Acknowledging some concern that the proposed meaningful use rule was too stringent, the U.S. Department of Health & Human Services today released a pared-back final rule governing the meaningful use of health information technology.
The final rule represents some significant changes from what was outlined in the proposed rule, including a reduction in the amount of computerized physician-order entry that is required by doctors and hospitals, and a reduced set of quality measures providers must comply with. In addition, the rule creates four core sets of requirements that eligible providers and hospitals both will have to follow in order to receive financial incentives through the program.
The rule was released during a press conference that included HHS Secretary Kathleen Sebelius and David Blumenthal, the physician who leads the Office of the National Coordinator for Health IT. They were joined by Don Berwick, the physician who was appointed June 12 as director of the Centers for Medicare & Medicaid Services (CMS).
The CMS is leading efforts on the launch of meaningful use; however, because of joint efforts with ONC to create standards and certification for meaningful use, Blumenthal explained the final rule during the conference.

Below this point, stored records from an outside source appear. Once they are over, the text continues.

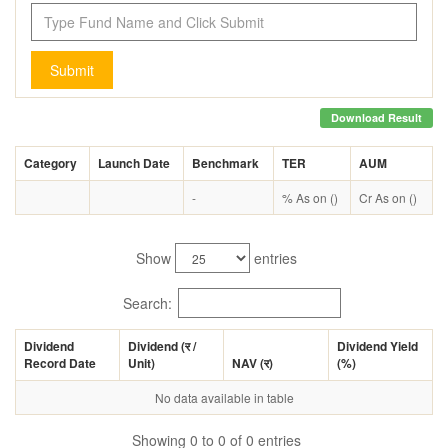
Submit
Download Result
Category
Launch Date
Benchmark
TER
AUM
-
% As on ()
Cr As on ()
Show
entries
Search:
Dividend
Dividend (
र
/
Dividend Yield
Record Date
Unit)
NAV (
र
)
(%)
No data available in table
Showing 0 to 0 of 0 entries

He also published an explanation of the final rule in the New England Journal of Medicine.
More than 2,000 comments were made on the proposed rule, Blumenthal said. “We have tried to listen to those comments. We want the objectives of meaningful use to be ambitious, but also achievable.”

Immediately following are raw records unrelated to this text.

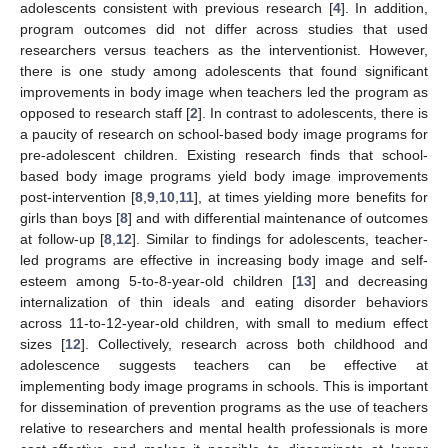
adolescents consistent with previous research [
4
]. In addition,
program outcomes did not differ across studies that used
researchers versus teachers as the interventionist. However,
there is one study among adolescents that found significant
improvements in body image when teachers led the program as
opposed to research staff [
2
]. In contrast to adolescents, there is
a paucity of research on school-based body image programs for
pre-adolescent children. Existing research finds that school-
based body image programs yield body image improvements
post-intervention [
8
,
9
,
10
,
11
], at times yielding more benefits for
girls than boys [
8
] and with differential maintenance of outcomes
at follow-up [
8
,
12
]. Similar to findings for adolescents, teacher-
led programs are effective in increasing body image and self-
esteem among 5-to-8-year-old children [
13
] and decreasing
internalization of thin ideals and eating disorder behaviors
across 11-to-12-year-old children, with small to medium effect
sizes [
12
]. Collectively, research across both childhood and
adolescence suggests teachers can be effective at
implementing body image programs in schools. This is important
for dissemination of prevention programs as the use of teachers
relative to researchers and mental health professionals is more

In addition to the four core sets of requirements, providers will have to choose five more out of 10 to meet Stage 1 meaningful use, Blumenthal said.
The final rule also alters the payment schedules for meeting those stages, and now providers will only have to be in compliance by 2014 with any meaningful use requirements launched in stages 1 and 2. There is no stage 3 explained in this rule. CMS stated in the final rule that it wants more time to consider what happens after 2014:
“We acknowledge the concerns regarding the different Medicare and Medicaid incentive timelines, as well as concerns about whether Stage 3 would be appropriate for an EP’s, eligible hospital’s or CAH’s first payment year at any point in the future, and believe the issue needs additional review and discussion before we lay out a clear path forward for 2015 and beyond.”